ECAL graduate Su Jung-Cheng has designed a collection of boxes and flat surfaces that clip together to make stools, shelves or whatever's needed at the time.
The Nonsystem collection comprises five elements in different materials that can be fixed to each other using small red tabs.
Su Jung-Cheng came up with the design after thinking about how homeless people build beds and furniture from boxes and pieces of cardboard.
The red box and the black frame are made from aluminium and the crate is made from maple, while the two flat surface pieces are made of Plexiglas and recycled plastic.
The pieces are designed to be multi-functional, says the designer. "For example, a box is the minimal element for storage, but if you turn the box it could also serve as a stool," she told Dezeen.
"I chose not to define much about the function so that you can always leave it open to any kind of function," she added.
The design is currently a prototype but Jung-Cheng hopes to put it into production soon.

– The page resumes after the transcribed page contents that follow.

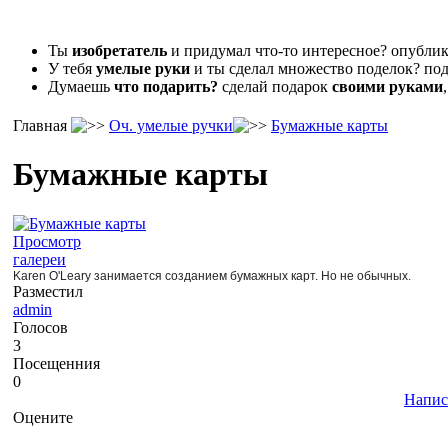
Ты
изобретатель
и придумал что-то интересное? опубл
У тебя
умелые руки
и ты сделал множество поделок? под
Думаешь
что подарить?
сделай подарок
своими руками
Главная
Оч. умелые ручки
Бумажные карты
Бумажные карты
Просмотр
галереи
Karen O'Leary занимается созданием бумажных карт. Но не обычных.
Разместил
admin
Голосов
3
Посещенния
0
Напис
Оцените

Jung-Cheng completed her bachelor's degree in Taiwan before graduating from the Product Design master's course at Ecole Cantonale d’art de Lausanne (ECAL) in Switzerland this year, where Nonsystem was her final project.
Other adaptable furniture we've featured on Dezeen includes a set of chairs that can be swapped around in their bathtub-shaped base and a storage design that uses sliding rods for its shelves.
See all our stories about storage »
See all our stories furniture »
Here's some more information from the designer:
Nonsystem is a system furniture or not a system furniture.
It was inspired by an image that shows a homeless person building his bed with two storage boxes and chipboard. I was very fascinated by this minimalist style. So I created this boxes furniture collection to cope with all changes by remaining unchanged.
This transforming furniture system consists of five various elements that can be adjusted to a user's needs. Made from aluminum, maple wood, Plexiglas and recycled plastic, the collection can be playfully mixed and matched.
It is a research of function and material. While designing these boxes, I learned to treat different materials in different ways.
The final result gives a look almost like a collage of materials and colors. And what makes them look coherent is only by their dimension. So each piece can be regard as an individual object but also part of the system.
"Random is measurable"
"La mathematique est l'art de donner le meme nom a des choses differentes."
(Mathematics is the art of giving the same name to different things.)